La réclamation de cette féminité positive cherche donc à repenser les relations hommes / femmes / deux-esprits et à revisiter les notions d’équilibre, de fluidité et de complémentarité qui caractérisent les relations genrées autochtones (p. 151-152). C’est une résistance par le corps et pour le corps qui mène l’auteure à s’interroger sur la construction de ces subjectivités corporelles à l’époque contemporaine : elle y explore comment les femmes avec qui elle a dialogué envisagent de construire leur identité autochtone féminine à partir de cette réappropriation identitaire qui se concrétise à travers le retour à la sacralité du corps (p. 172). Cette construction identitaire est aussi communautaire ; elle implique de « rentrer chez soi » physiquement et spirituellement. Finalement, la dernière partie de son livre se réfère à l’agir, cette possibilité « d’auto-amour » (p. 207) et de guérison. C’est l’étape de l’action, souvent collective, face aux violences et aux oppressions vécues, c’est l’activisme face aux processus de colonisation qui se poursuivent.

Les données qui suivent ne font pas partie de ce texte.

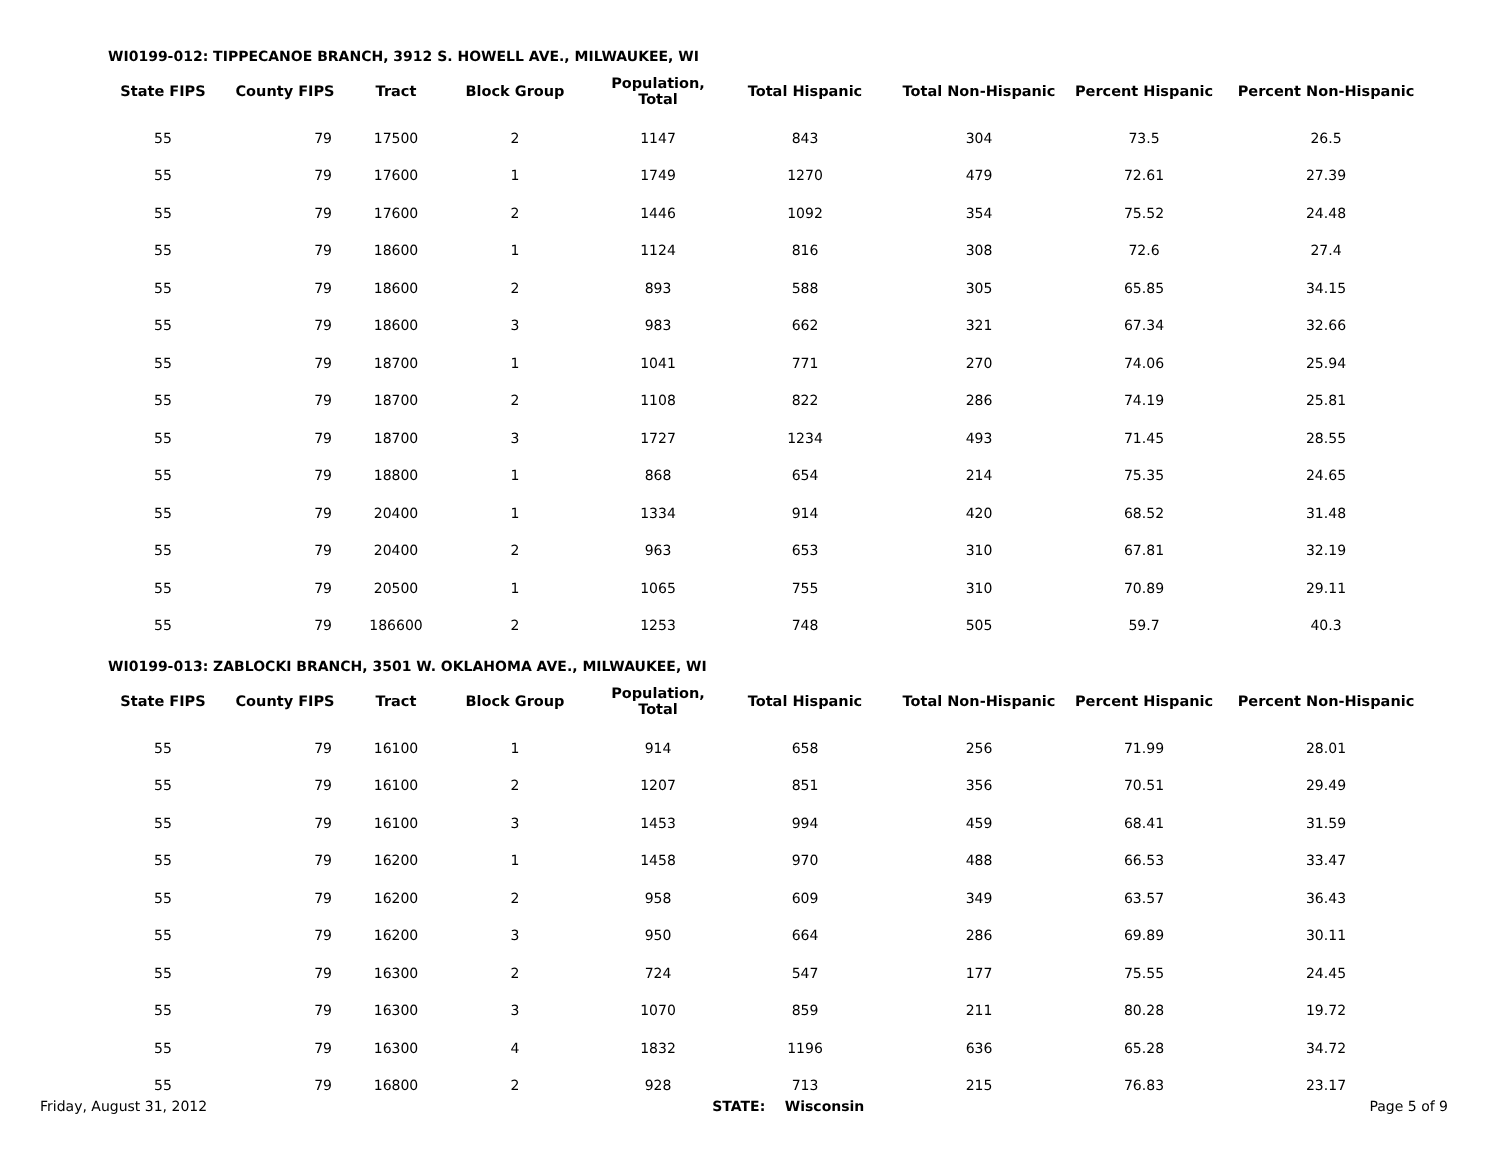WI0199-012: TIPPECANOE BRANCH, 3912 S. HOWELL AVE., MILWAUKEE, WI
| State FIPS | County FIPS | Tract | Block Group | Population, Total | Total Hispanic | Total Non-Hispanic | Percent Hispanic | Percent Non-Hispanic |
| --- | --- | --- | --- | --- | --- | --- | --- | --- |
| 55 | 79 | 17500 | 2 | 1147 | 843 | 304 | 73.5 | 26.5 |
| 55 | 79 | 17600 | 1 | 1749 | 1270 | 479 | 72.61 | 27.39 |
| 55 | 79 | 17600 | 2 | 1446 | 1092 | 354 | 75.52 | 24.48 |
| 55 | 79 | 18600 | 1 | 1124 | 816 | 308 | 72.6 | 27.4 |
| 55 | 79 | 18600 | 2 | 893 | 588 | 305 | 65.85 | 34.15 |
| 55 | 79 | 18600 | 3 | 983 | 662 | 321 | 67.34 | 32.66 |
| 55 | 79 | 18700 | 1 | 1041 | 771 | 270 | 74.06 | 25.94 |
| 55 | 79 | 18700 | 2 | 1108 | 822 | 286 | 74.19 | 25.81 |
| 55 | 79 | 18700 | 3 | 1727 | 1234 | 493 | 71.45 | 28.55 |
| 55 | 79 | 18800 | 1 | 868 | 654 | 214 | 75.35 | 24.65 |
| 55 | 79 | 20400 | 1 | 1334 | 914 | 420 | 68.52 | 31.48 |
| 55 | 79 | 20400 | 2 | 963 | 653 | 310 | 67.81 | 32.19 |
| 55 | 79 | 20500 | 1 | 1065 | 755 | 310 | 70.89 | 29.11 |
| 55 | 79 | 186600 | 2 | 1253 | 748 | 505 | 59.7 | 40.3 |
WI0199-013: ZABLOCKI BRANCH, 3501 W. OKLAHOMA AVE., MILWAUKEE, WI
| State FIPS | County FIPS | Tract | Block Group | Population, Total | Total Hispanic | Total Non-Hispanic | Percent Hispanic | Percent Non-Hispanic |
| --- | --- | --- | --- | --- | --- | --- | --- | --- |
| 55 | 79 | 16100 | 1 | 914 | 658 | 256 | 71.99 | 28.01 |
| 55 | 79 | 16100 | 2 | 1207 | 851 | 356 | 70.51 | 29.49 |
| 55 | 79 | 16100 | 3 | 1453 | 994 | 459 | 68.41 | 31.59 |
| 55 | 79 | 16200 | 1 | 1458 | 970 | 488 | 66.53 | 33.47 |
| 55 | 79 | 16200 | 2 | 958 | 609 | 349 | 63.57 | 36.43 |
| 55 | 79 | 16200 | 3 | 950 | 664 | 286 | 69.89 | 30.11 |
| 55 | 79 | 16300 | 2 | 724 | 547 | 177 | 75.55 | 24.45 |
| 55 | 79 | 16300 | 3 | 1070 | 859 | 211 | 80.28 | 19.72 |
| 55 | 79 | 16300 | 4 | 1832 | 1196 | 636 | 65.28 | 34.72 |
| 55 | 79 | 16800 | 2 | 928 | 713 | 215 | 76.83 | 23.17 |
Friday, August 31, 2012 STATE: Wisconsin Page 5 of 9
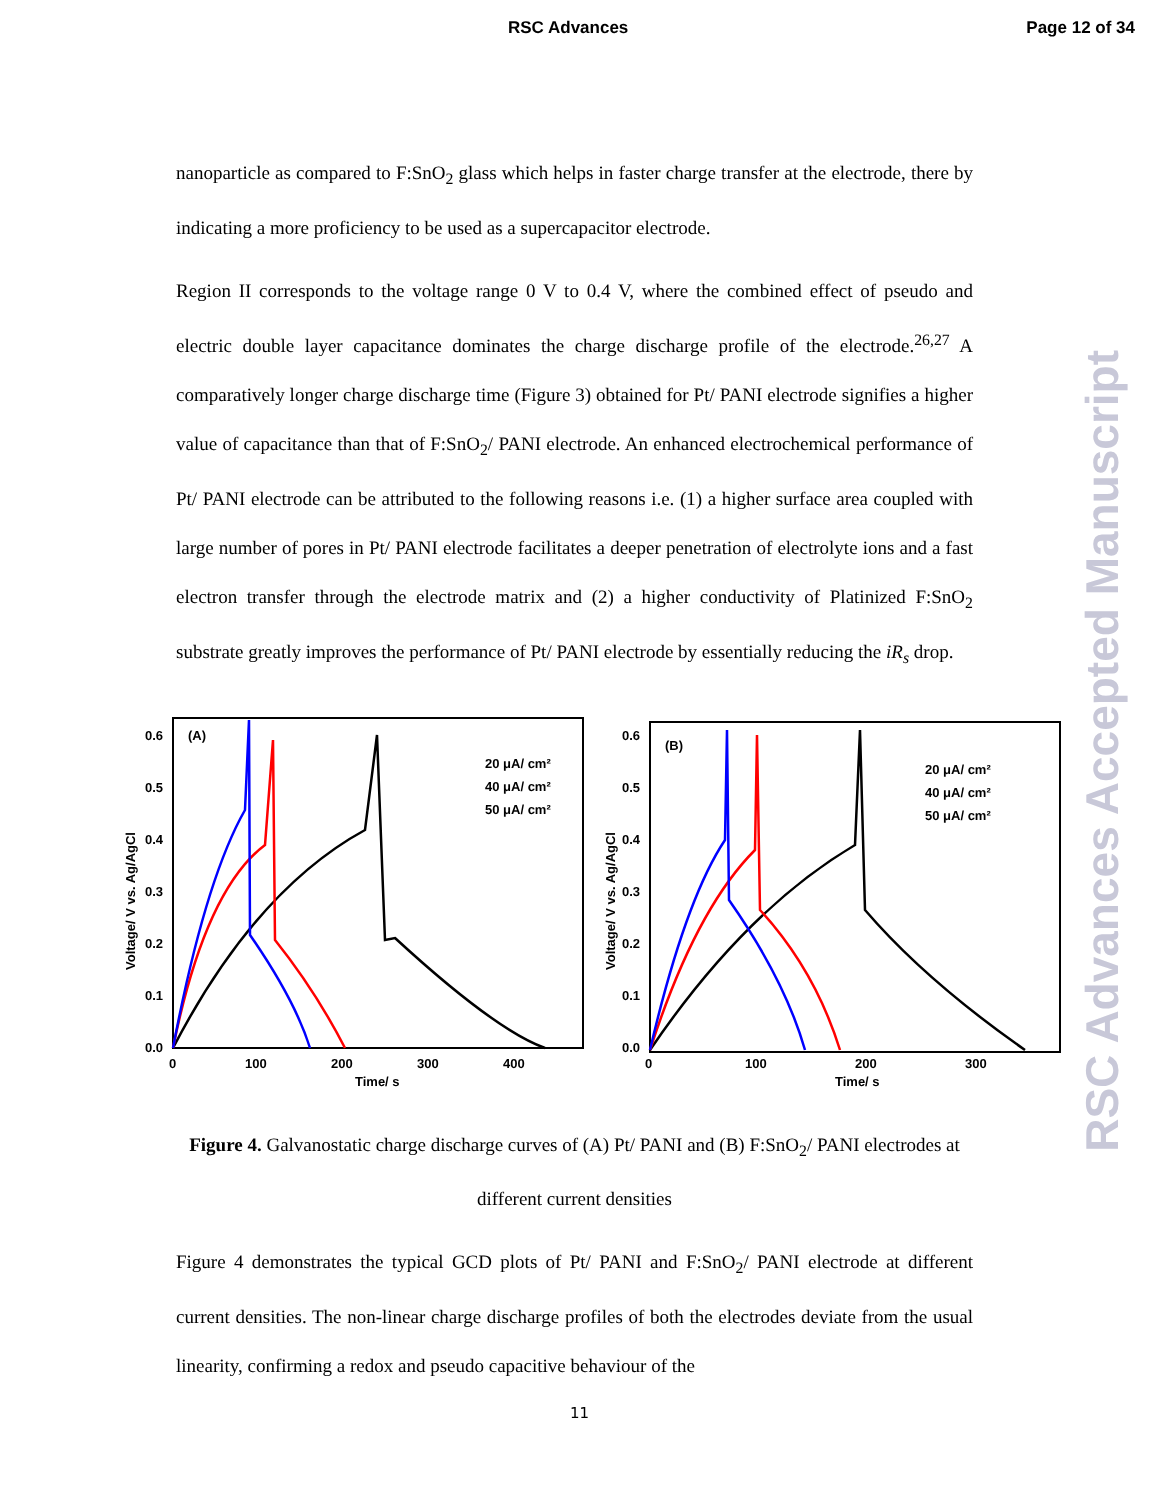RSC Advances Page 12 of 34
RSC Advances Accepted Manuscript
nanoparticle as compared to F:SnO<sub>2</sub> glass which helps in faster charge transfer at the electrode, there by indicating a more proficiency to be used as a supercapacitor electrode.
Region II corresponds to the voltage range 0 V to 0.4 V, where the combined effect of pseudo and electric double layer capacitance dominates the charge discharge profile of the electrode.<sup>26,27</sup> A comparatively longer charge discharge time (Figure 3) obtained for Pt/ PANI electrode signifies a higher value of capacitance than that of F:SnO<sub>2</sub>/ PANI electrode. An enhanced electrochemical performance of Pt/ PANI electrode can be attributed to the following reasons i.e. (1) a higher surface area coupled with large number of pores in Pt/ PANI electrode facilitates a deeper penetration of electrolyte ions and a fast electron transfer through the electrode matrix and (2) a higher conductivity of Platinized F:SnO<sub>2</sub> substrate greatly improves the performance of Pt/ PANI electrode by essentially reducing the iR<sub>s</sub> drop.
Voltage/ V vs. Ag/AgCl
0.0
0.1
0.2
0.3
0.4
0.5
0.6
(A)
0
100
200
300
400
Time/ s
20 μA/ cm²
40 μA/ cm²
50 μA/ cm²
Voltage/ V vs. Ag/AgCl
0.0
0.6
0.5
0.4
0.3
0.2
0.1
(B)
0
100
200
300
Time/ s
20 μA/ cm²
40 μA/ cm²
50 μA/ cm²
Figure 4. Galvanostatic charge discharge curves of (A) Pt/ PANI and (B) F:SnO<sub>2</sub>/ PANI electrodes at different current densities
Figure 4 demonstrates the typical GCD plots of Pt/ PANI and F:SnO<sub>2</sub>/ PANI electrode at different current densities. The non-linear charge discharge profiles of both the electrodes deviate from the usual linearity, confirming a redox and pseudo capacitive behaviour of the
11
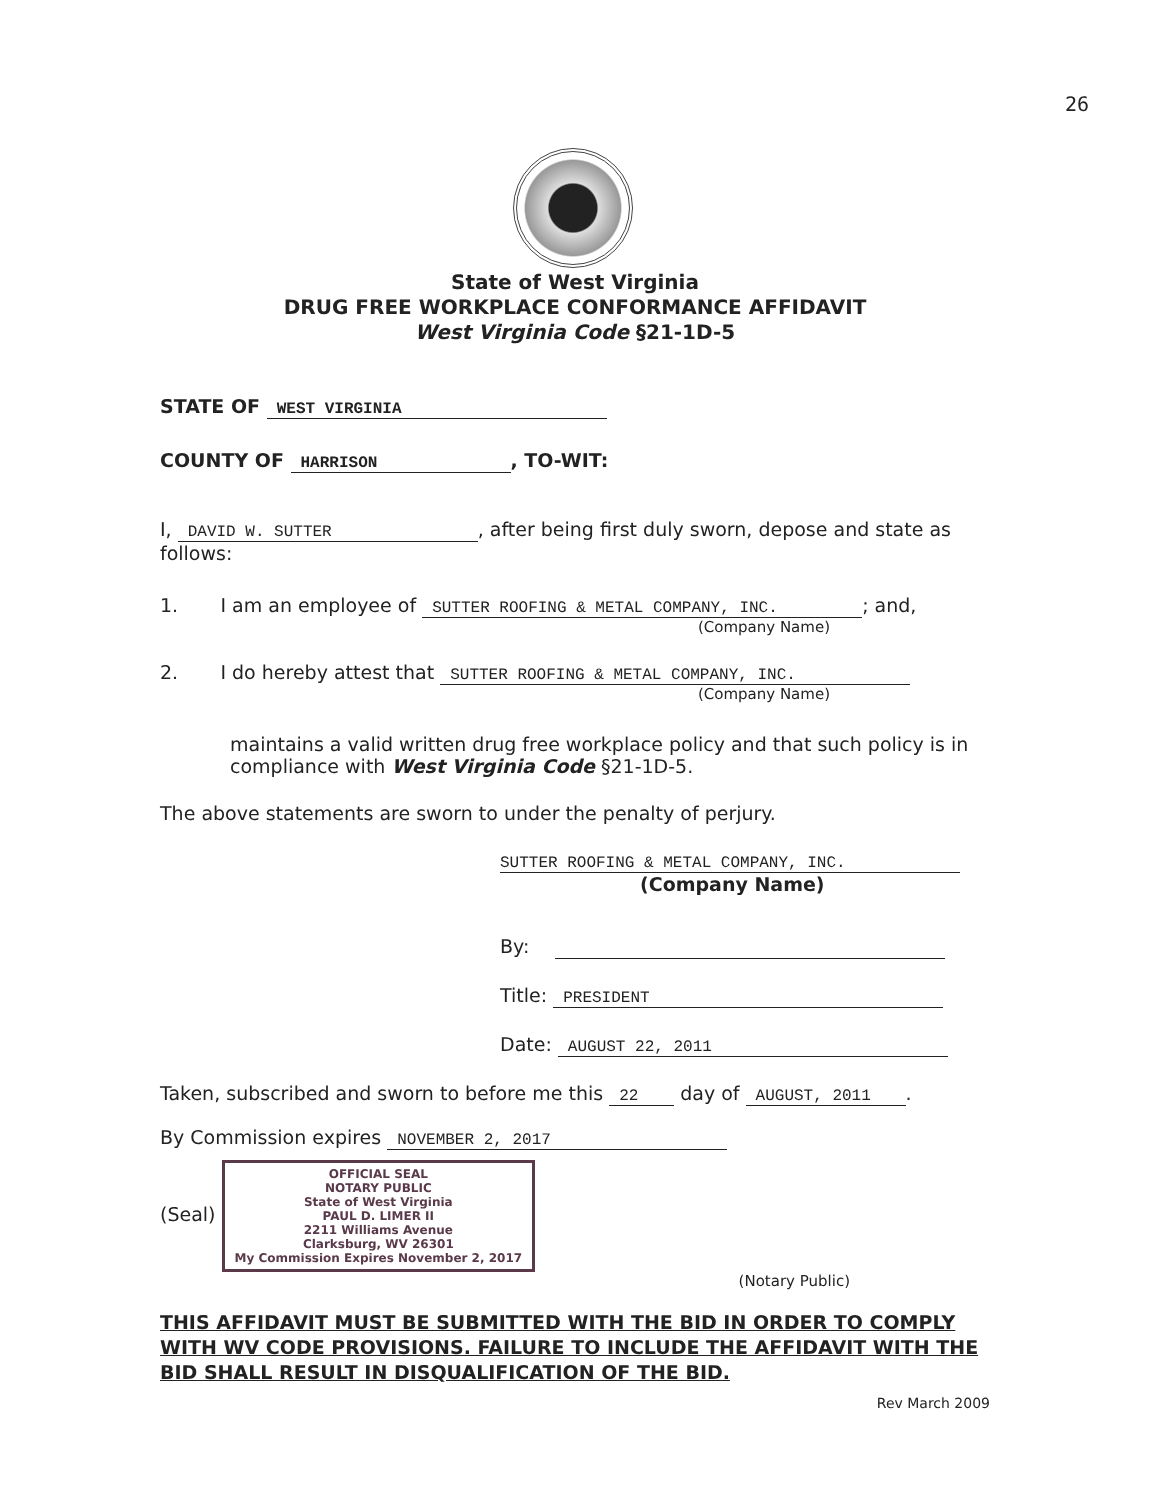26
State of West Virginia
DRUG FREE WORKPLACE CONFORMANCE AFFIDAVIT
West Virginia Code §21-1D-5
STATE OF WEST VIRGINIA
COUNTY OF HARRISON, TO-WIT:
I, DAVID W. SUTTER, after being first duly sworn, depose and state as follows:
1. I am an employee of SUTTER ROOFING & METAL COMPANY, INC.; and,
(Company Name)
2. I do hereby attest that SUTTER ROOFING & METAL COMPANY, INC.
(Company Name)
maintains a valid written drug free workplace policy and that such policy is in compliance with West Virginia Code §21-1D-5.
The above statements are sworn to under the penalty of perjury.
SUTTER ROOFING & METAL COMPANY, INC.
(Company Name)
By:
Title: PRESIDENT
Date: AUGUST 22, 2011
Taken, subscribed and sworn to before me this 22 day of AUGUST, 2011.
By Commission expires NOVEMBER 2, 2017
(Seal) OFFICIAL SEAL
NOTARY PUBLIC
State of West Virginia
PAUL D. LIMER II
2211 Williams Avenue
Clarksburg, WV 26301
My Commission Expires November 2, 2017
(Notary Public)
THIS AFFIDAVIT MUST BE SUBMITTED WITH THE BID IN ORDER TO COMPLY WITH WV CODE PROVISIONS. FAILURE TO INCLUDE THE AFFIDAVIT WITH THE BID SHALL RESULT IN DISQUALIFICATION OF THE BID.
Rev March 2009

Anderson ne vise pas un retour à l’époque précoloniale ou prépatriarcale : elle est, au contraire, bien consciente que les relations d’inégalité et de domination ne sont pas nées avec l’arrivée des Européens. Cependant, elle tente de montrer l’effet disruptif de la colonisation sur les pratiques autochtones, les savoirs des femmes, les relations entre les êtres humains et les rapports au territoire. La force de son ouvrage réside dans sa percutante pertinence pour la réalité sociopolitique actuelle : pour la construction de la mémoire collective, la réappropriation des identités politiques autochtones et la décolonisation des savoirs. Convaincante et laissant les lecteurs et lectrices plongés dans un désir de (re)visiter les théories et pratiques des féminismes autochtones, cette seconde édition mérite nettement une relecture.